Mr. Snow makes no such mistake about Russia’s Far Eastern policy. He shuns pure theory and sticks to ascertainable facts. He is inveterately interested in people too; and one result is an excellent series of portraits of the men who direct Russia. His satire on the cult of “Stalinworship” is amiable. It is also devastating. Whereas Mr. Dallin sees in Russian policy a sinister conspiracy against the world, Mr. Snow sees something more easily explained: a determination to safeguard Russia from any further invasion assaults delivered over her borders.
Mr. Snow explores, leaving exploded myths in his wake.
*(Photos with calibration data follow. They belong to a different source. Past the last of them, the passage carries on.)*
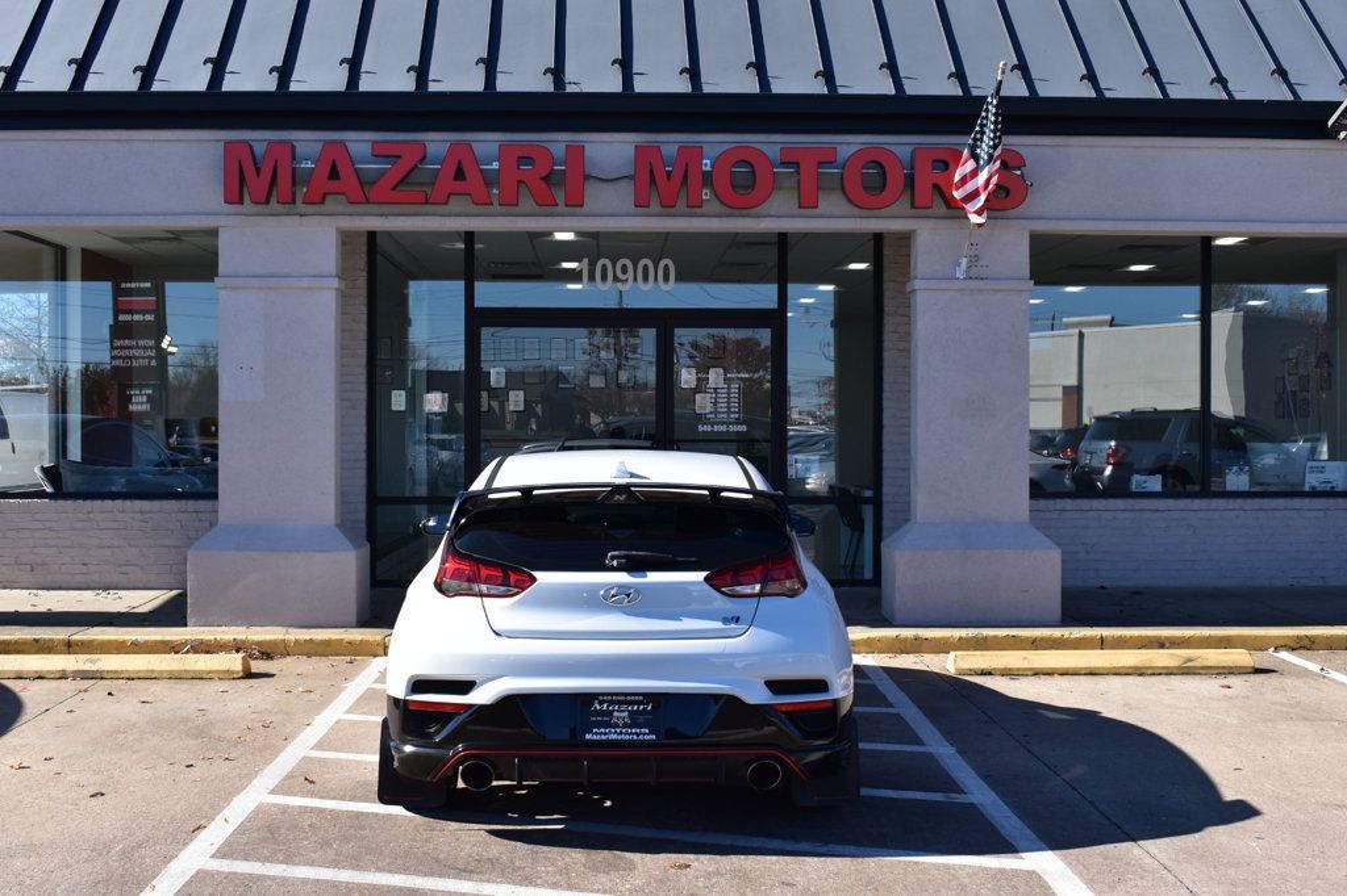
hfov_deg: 46.4
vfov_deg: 31.9
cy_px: 448
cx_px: 674
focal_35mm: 42
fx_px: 1571
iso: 400
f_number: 11
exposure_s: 1/400
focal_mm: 28
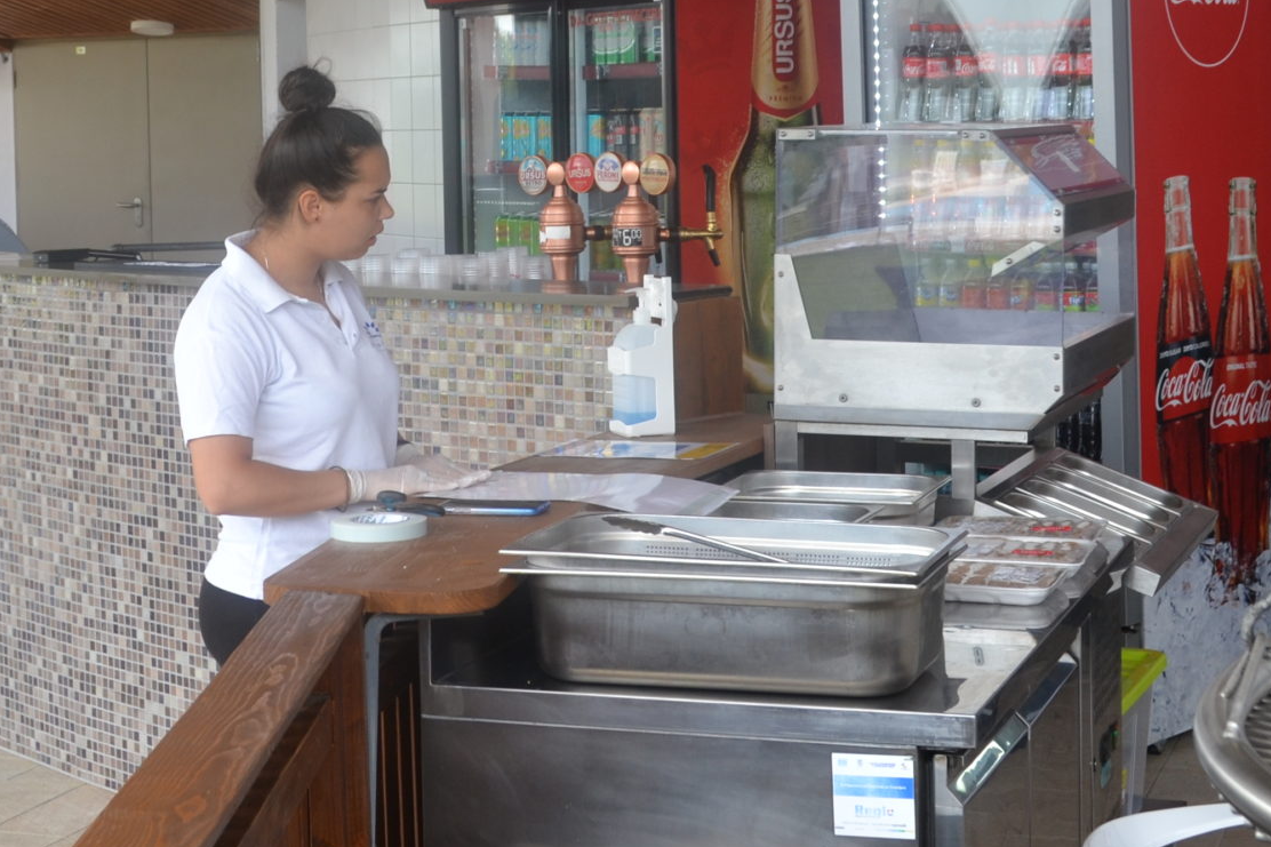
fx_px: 2683
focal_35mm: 76
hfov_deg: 26.6
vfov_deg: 17.8
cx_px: 544
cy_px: 210
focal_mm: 22
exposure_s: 1/125
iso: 200
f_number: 5.6
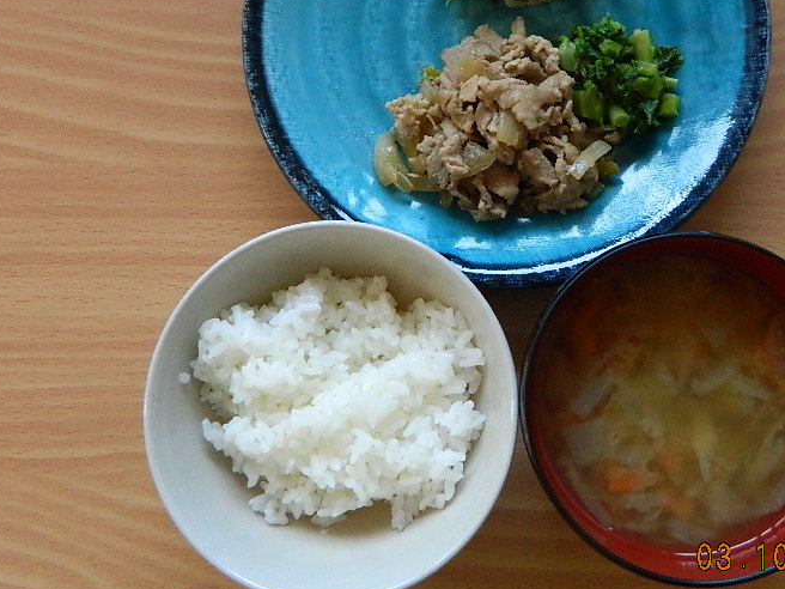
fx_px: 884
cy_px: 194
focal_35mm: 39
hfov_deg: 47.7
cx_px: 461
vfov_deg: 36.4
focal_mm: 4.5
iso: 400
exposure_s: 1/100
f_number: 3.1
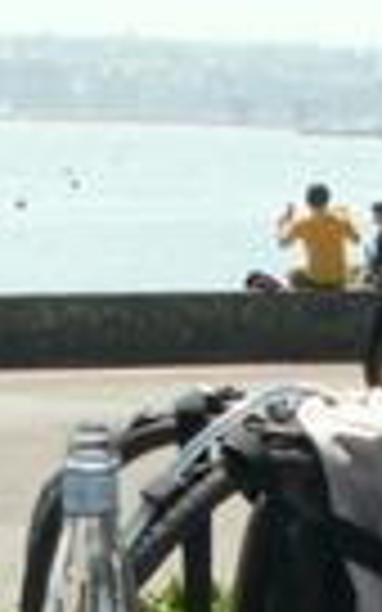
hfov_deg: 7.5
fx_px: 2898
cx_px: 247
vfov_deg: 11.8
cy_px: 706
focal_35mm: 174
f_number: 5.6
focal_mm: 5.86
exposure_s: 1/160
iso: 50
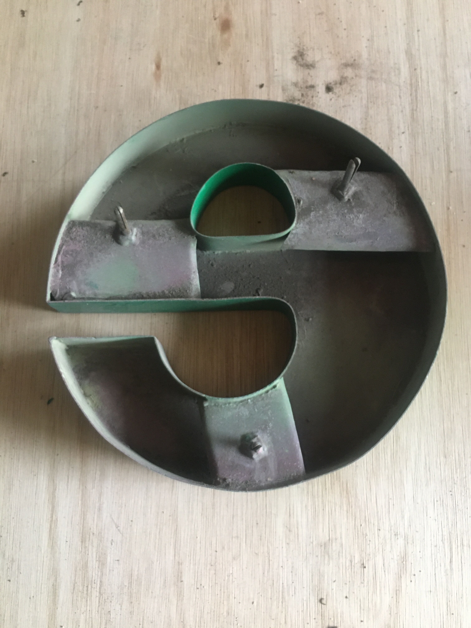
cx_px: 236
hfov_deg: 48.2
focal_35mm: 29
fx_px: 526
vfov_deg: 61.7
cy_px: 314
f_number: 2.2
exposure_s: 1/33
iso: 250
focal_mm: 4.15
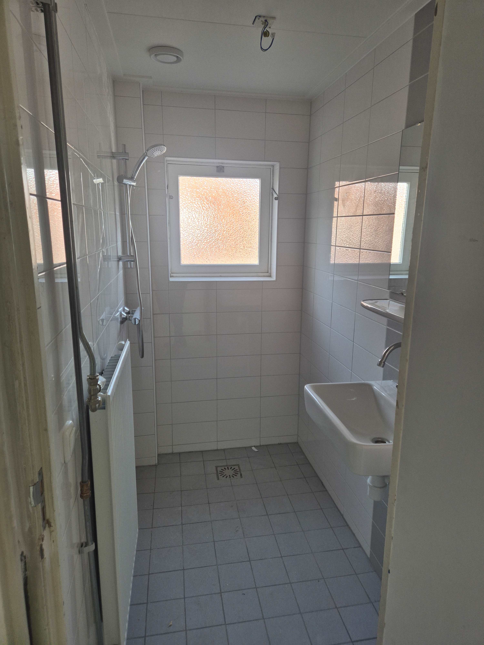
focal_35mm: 23
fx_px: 429
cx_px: 242
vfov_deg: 73.9
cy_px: 322
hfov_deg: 58.9
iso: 64
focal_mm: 5.4
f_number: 1.8
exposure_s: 1/180
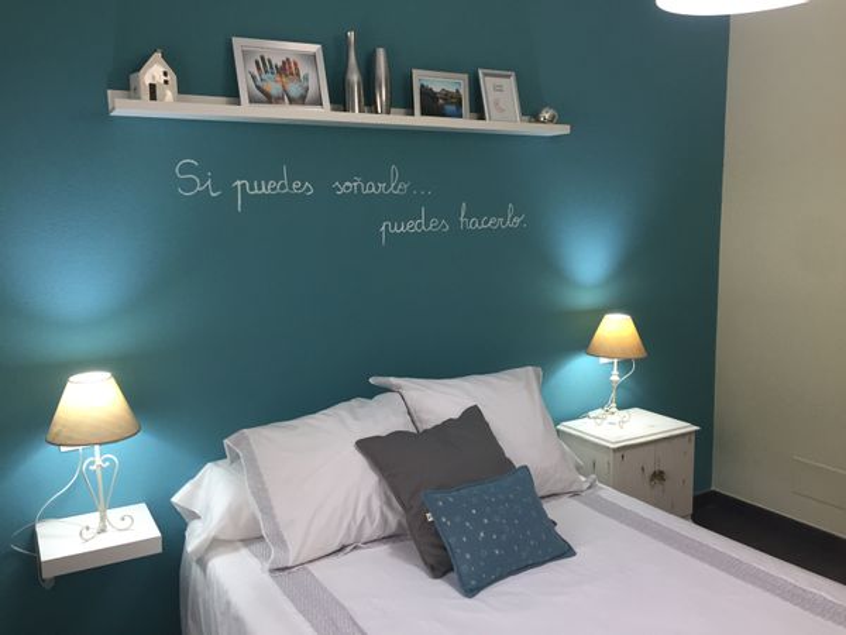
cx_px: 423
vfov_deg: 48.2
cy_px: 318
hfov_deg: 61.7
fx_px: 709
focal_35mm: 29
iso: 64
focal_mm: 4.15
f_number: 2.2
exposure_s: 1/33
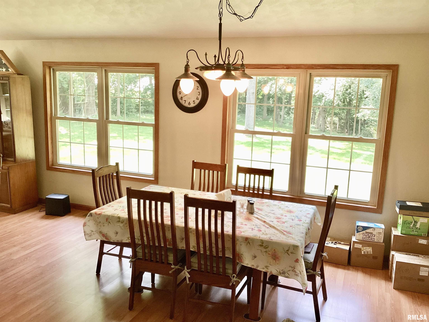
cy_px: 161
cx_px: 214
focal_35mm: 31
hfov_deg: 58.4
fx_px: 384
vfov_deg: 45.4
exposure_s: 1/60
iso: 64
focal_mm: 3.3
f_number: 2.4
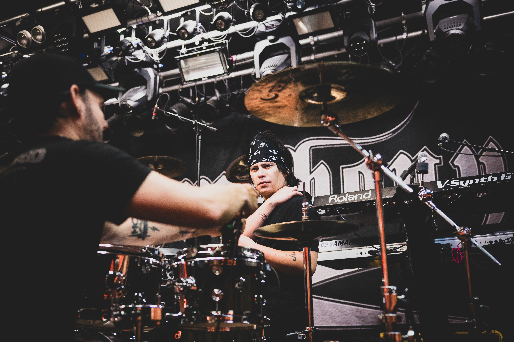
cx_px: 257
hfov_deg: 48.5
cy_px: 171
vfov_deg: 33.4
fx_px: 571
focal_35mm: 40
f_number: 2.8
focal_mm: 40
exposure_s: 1/100
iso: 3200
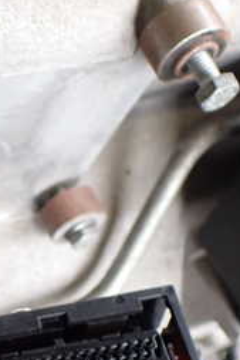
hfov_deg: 18.0
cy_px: 303
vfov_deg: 26.7
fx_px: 739
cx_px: 3
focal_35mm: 74
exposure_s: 1/125
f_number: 2.3
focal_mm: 5.4
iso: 200
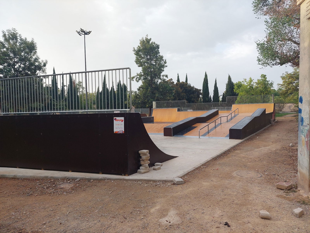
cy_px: 116
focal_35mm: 25
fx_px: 224
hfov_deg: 69.4
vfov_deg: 54.9
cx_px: 155
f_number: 1.8
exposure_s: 1/205
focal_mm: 5.23
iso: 40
Mr. Dallin displays a tendency to evolve myths when he summons history to buttress his argument. He writes: “The war in Poland in 1920 was aimed not so much against Warsaw as toward direct contact with Germany.” That is surely a curious way to describe General Pilsudski’s undeclared war on Russia, which had as its aim the enlargement of the new Poland’s boundaries as far as Kiev, which was launched in direct defiance of the wishes of the Council of Ambassadors, and which Trotsky’s belated countermeasures finally crowded back to Warsaw.
Perhaps formal historians should be given assignments for a year or two abroad as foreign correspondents before they attempt to explain contemporary history. Or should foreign correspondents lecture on history at our universities between stints abroad?